My Story

I was you, I was a the Overthinking Woman.

I was raised by a single mother, and no father in the picture. I knew who he was, but he chose to not be a part of my life. This of course created a number of issues for me. I decided to take matters into my own hands, and made the best mistakes of my life. I decided to take charge. I became the Overthinking Woman.

Fast forward a couple of years, I was married at age 19 and divorced at 22. In that time, I also joined the military and took on that venture. When  got to my first assignment, I got into another relationship that ended in a broken engagement. It was 2016 I went on my first combat deployment, and fell in love and got dumped for the last time. I didn’t realize how much of a difference it would make, but that was when I reached the breaking point- I had my heart broken for the first and last time.

Some would call what I went through the “Dark Night of The Soul.” It was a huge emotional undertaking.
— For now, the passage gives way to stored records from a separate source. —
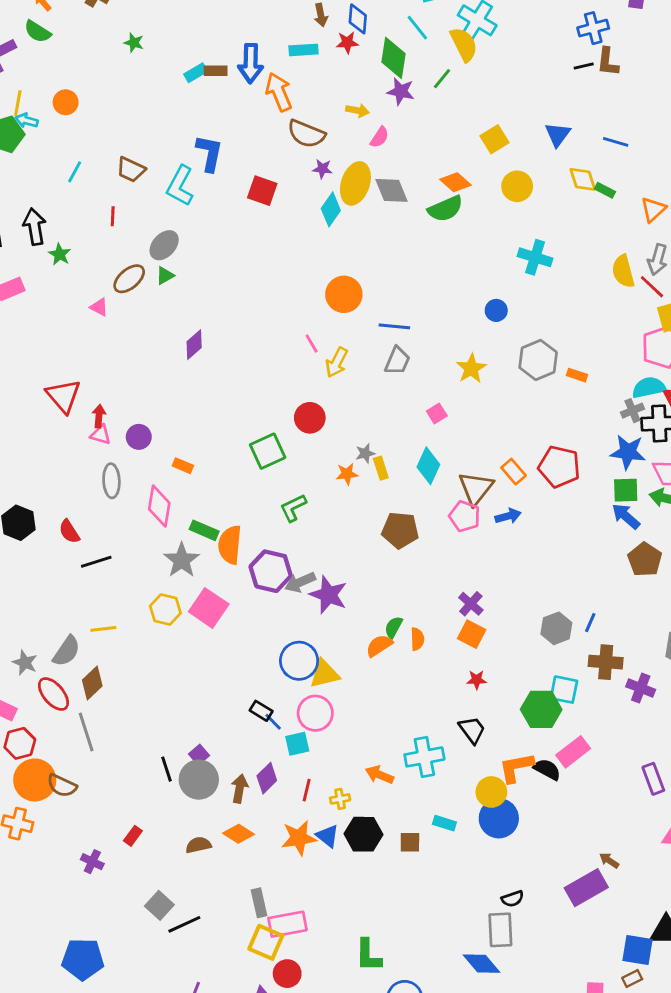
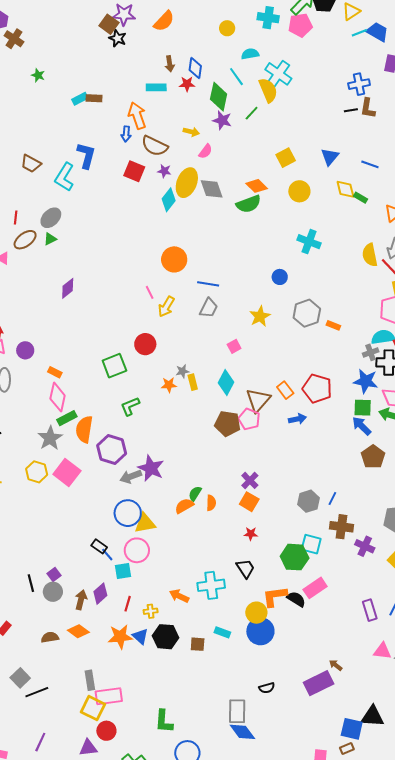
blue arrow: (251, 63) -> (126, 134), moved, size x0.6
red square: (262, 191) -> (134, 171), moved
red line: (113, 216) -> (16, 218), moved
pink diamond: (159, 506) -> (58, 397), moved
blue arrow: (508, 516) -> (297, 419), moved
green rectangle: (204, 530) -> (67, 418), turned -54
brown pentagon: (400, 530) -> (227, 424), moved
gray arrow: (300, 582) -> (131, 477), moved
gray circle: (199, 780) -> (53, 592), size x0.7
gray rectangle: (500, 930) -> (237, 711), moved

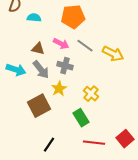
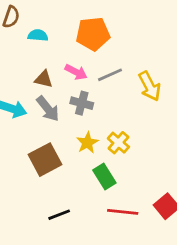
gray line: (85, 46) -> (110, 75), turned -60
yellow arrow: (113, 54) -> (150, 86), turned 35
yellow star: (59, 89) -> (87, 143), moved
black line: (49, 145) -> (59, 215), turned 35

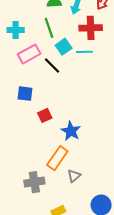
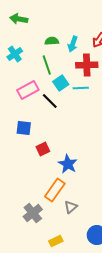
cyan cross: (16, 30) -> (15, 54), moved, turned -35
gray cross: (34, 182) -> (33, 213), turned -30

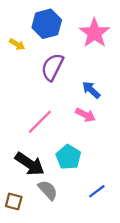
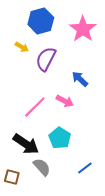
yellow arrow: (17, 44) -> (22, 47), moved
pink arrow: (85, 115) -> (65, 101), moved

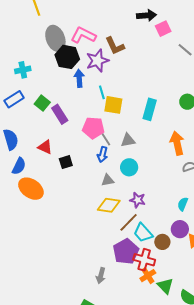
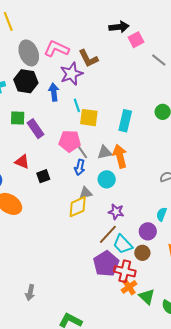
black hexagon: (67, 57) -> (26, 81), moved
green square: (42, 103) -> (18, 118), turned -35
orange arrow: (177, 143) -> (120, 156), moved
yellow diamond: (109, 205) -> (78, 207), moved, turned -30
purple circle: (180, 229) -> (148, 231), moved
gray arrow: (101, 276) -> (30, 293), moved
I spent plenty of nights crying, wondering when the end of this upheaval would come. I took a personal sabbatical and got out of the military. I went on a deployment to the scariest part of the worlds with the Special Forces as a Combat Interpreter. I faced some very terrifying moments, lost a couple friends, and found myself. During these deployments, I spent quite a bit of time with myself, and with men of extraordinary caliber. I observed them in their natural habitat ( I was often one of a couple females, but usually the only one). This year of my life I had the luxury of minimal comforts, rough living conditions, little privacy, and all the time in the world to work on myself.

I was in a combat monastery, and I became enlightened.
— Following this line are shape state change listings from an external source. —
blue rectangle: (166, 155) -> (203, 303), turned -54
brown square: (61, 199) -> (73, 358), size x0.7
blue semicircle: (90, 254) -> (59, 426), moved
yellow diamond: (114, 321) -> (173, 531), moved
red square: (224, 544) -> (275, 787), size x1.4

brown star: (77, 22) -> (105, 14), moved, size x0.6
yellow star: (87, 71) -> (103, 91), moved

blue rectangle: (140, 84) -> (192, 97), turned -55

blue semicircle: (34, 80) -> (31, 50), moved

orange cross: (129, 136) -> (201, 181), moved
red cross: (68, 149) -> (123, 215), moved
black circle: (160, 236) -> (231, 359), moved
During this time reflected on my past. Why was so unhappy? What could I do to fix things?

I could have blamed my father for his unavailability, my mother for her shortcomings, my upbringing and culture for its inadequacies, or the emotional unavailability of the partners that I attracted. I don’t- I accepted my past, and realized the real issue was ME. The only person that could Unfuck Myself was ME. I was fucking everything up by doing too much.